Re: engine bogging
My motor is rebuilt from Feb this year. After break in, I get 120 on the re-sleeved cylinder and 110 on the other 3. I used to get 110 on all 4 when I got it 3-4yrs ago and its only been rebuilt once.
Having 109 doesn't seem that low to me. I have brand new rings and pistons with re-honed sleeves. As long as all cylinders are within a close percentage (10-20% i think), he should be good. I agree new rings would be a good thing but....he may not increase his compression by much if any and at a large cost unless he does the work himself and even then, its a lot of work. Most people can't or don't know enough to pull Tue crankcase, disassemble, re-ring, etc. without vast knowledge and experience.
As for your problem, I think its not the carb but an electrical issue. May be unrelated to fuel tank.
Soak the carb as suggested overnight by blowing carb clraner into the low rpm jets (4 total) and then blow air into the fuel line off the fuel pump with an air compressor. That will blow out any trash and junk that has built up. That is if you don't take the carb off and completely disassemble. These are east carbs and you can do it yourself. Take about 1-2hrs. I recommend a tear down if its sat that long. That way you can eliminate the carb as the problem.

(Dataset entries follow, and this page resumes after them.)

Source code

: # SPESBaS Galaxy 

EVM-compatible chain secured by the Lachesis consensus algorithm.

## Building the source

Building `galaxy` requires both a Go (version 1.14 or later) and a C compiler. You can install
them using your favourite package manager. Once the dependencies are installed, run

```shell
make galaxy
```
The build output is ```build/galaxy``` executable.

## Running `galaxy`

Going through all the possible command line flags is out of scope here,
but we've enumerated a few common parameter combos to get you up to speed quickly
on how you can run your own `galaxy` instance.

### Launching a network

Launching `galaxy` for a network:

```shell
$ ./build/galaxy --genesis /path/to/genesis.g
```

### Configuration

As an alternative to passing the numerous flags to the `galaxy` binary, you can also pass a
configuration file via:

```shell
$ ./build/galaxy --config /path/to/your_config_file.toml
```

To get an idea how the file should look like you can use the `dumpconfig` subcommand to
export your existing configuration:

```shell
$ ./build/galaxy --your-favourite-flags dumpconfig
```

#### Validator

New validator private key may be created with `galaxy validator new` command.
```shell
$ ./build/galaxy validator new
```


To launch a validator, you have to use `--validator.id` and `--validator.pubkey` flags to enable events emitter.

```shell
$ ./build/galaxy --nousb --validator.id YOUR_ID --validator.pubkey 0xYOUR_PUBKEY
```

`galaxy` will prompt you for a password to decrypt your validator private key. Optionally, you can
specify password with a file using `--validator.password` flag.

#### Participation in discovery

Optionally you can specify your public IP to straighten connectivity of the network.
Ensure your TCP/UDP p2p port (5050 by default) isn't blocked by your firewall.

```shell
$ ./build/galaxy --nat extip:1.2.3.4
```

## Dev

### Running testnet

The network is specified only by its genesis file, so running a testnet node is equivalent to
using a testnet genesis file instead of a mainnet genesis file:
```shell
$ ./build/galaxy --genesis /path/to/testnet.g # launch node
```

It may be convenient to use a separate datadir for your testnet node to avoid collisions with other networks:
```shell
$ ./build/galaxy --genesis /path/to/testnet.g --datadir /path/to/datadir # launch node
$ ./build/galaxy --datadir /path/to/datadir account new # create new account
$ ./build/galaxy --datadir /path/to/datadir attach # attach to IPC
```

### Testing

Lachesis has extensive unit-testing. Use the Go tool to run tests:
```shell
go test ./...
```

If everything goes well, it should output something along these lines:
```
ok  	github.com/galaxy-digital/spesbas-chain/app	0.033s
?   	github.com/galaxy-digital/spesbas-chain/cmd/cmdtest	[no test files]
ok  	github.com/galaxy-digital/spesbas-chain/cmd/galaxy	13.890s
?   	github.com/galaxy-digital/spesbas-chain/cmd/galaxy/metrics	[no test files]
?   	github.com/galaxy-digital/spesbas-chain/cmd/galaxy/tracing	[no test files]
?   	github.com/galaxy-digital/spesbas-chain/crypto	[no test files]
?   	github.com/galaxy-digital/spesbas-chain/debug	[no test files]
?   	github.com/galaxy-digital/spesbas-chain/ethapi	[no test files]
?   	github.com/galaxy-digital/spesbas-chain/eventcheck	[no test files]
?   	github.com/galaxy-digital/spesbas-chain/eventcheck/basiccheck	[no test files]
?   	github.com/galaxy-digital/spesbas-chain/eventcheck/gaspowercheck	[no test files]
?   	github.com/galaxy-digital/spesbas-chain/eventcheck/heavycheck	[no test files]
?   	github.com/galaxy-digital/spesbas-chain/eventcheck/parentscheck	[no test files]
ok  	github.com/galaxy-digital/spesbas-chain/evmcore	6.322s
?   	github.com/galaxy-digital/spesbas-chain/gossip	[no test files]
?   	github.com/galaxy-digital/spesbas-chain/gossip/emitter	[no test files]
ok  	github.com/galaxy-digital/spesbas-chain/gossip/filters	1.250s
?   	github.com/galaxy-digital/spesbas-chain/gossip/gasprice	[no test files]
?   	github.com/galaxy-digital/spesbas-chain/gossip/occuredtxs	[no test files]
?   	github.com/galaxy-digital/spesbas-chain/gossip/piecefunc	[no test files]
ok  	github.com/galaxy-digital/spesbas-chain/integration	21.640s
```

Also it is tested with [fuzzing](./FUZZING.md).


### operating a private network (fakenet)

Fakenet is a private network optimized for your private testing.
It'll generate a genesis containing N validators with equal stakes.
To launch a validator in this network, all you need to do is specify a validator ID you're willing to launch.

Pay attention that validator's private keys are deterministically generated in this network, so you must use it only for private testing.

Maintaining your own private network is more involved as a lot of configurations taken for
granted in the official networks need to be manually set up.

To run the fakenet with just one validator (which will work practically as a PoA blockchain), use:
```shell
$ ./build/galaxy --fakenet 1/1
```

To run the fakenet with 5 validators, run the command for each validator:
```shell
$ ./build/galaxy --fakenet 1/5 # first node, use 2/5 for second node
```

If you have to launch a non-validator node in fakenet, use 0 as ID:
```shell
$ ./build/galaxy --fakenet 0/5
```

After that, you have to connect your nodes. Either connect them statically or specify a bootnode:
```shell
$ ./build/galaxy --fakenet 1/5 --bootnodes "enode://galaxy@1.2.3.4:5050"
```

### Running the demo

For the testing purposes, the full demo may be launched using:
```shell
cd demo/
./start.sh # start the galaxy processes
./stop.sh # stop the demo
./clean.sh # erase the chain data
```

I have a VERY similar problem with my 79 model 85hp which is essentially the same motor, just different heads and a larger bracket between the intake and crankcase. Well....the exhaust setup is a bit bigger too but that's basically the difference.
My carb was rebuilt with the motor and I have taken it apart and its clean. All parts work as designed. The motor had this issue before the rebuild and its not very consistently showing the symptoms except for bogging at idle. Could be a bad power pack or bad coil. Maybe a bad magnet on stator but I'm thinking coil or pack myself. I was told to get an inductive timing light and check each plug wire when its acting up. You just connect the timing light to a plug wire and aim the light at the floor. If its inconsistent on the flashing light....there's a problem. If not, then you need to aim at flywheel and get a bit more scientific/mechanical and mark the flywheel with top dead center and location of cylinders firing.
Also, a DVA meter to check your coils would be good.
I'm betting its electrical....
Please post an update. It may help others if you find the problem (including me).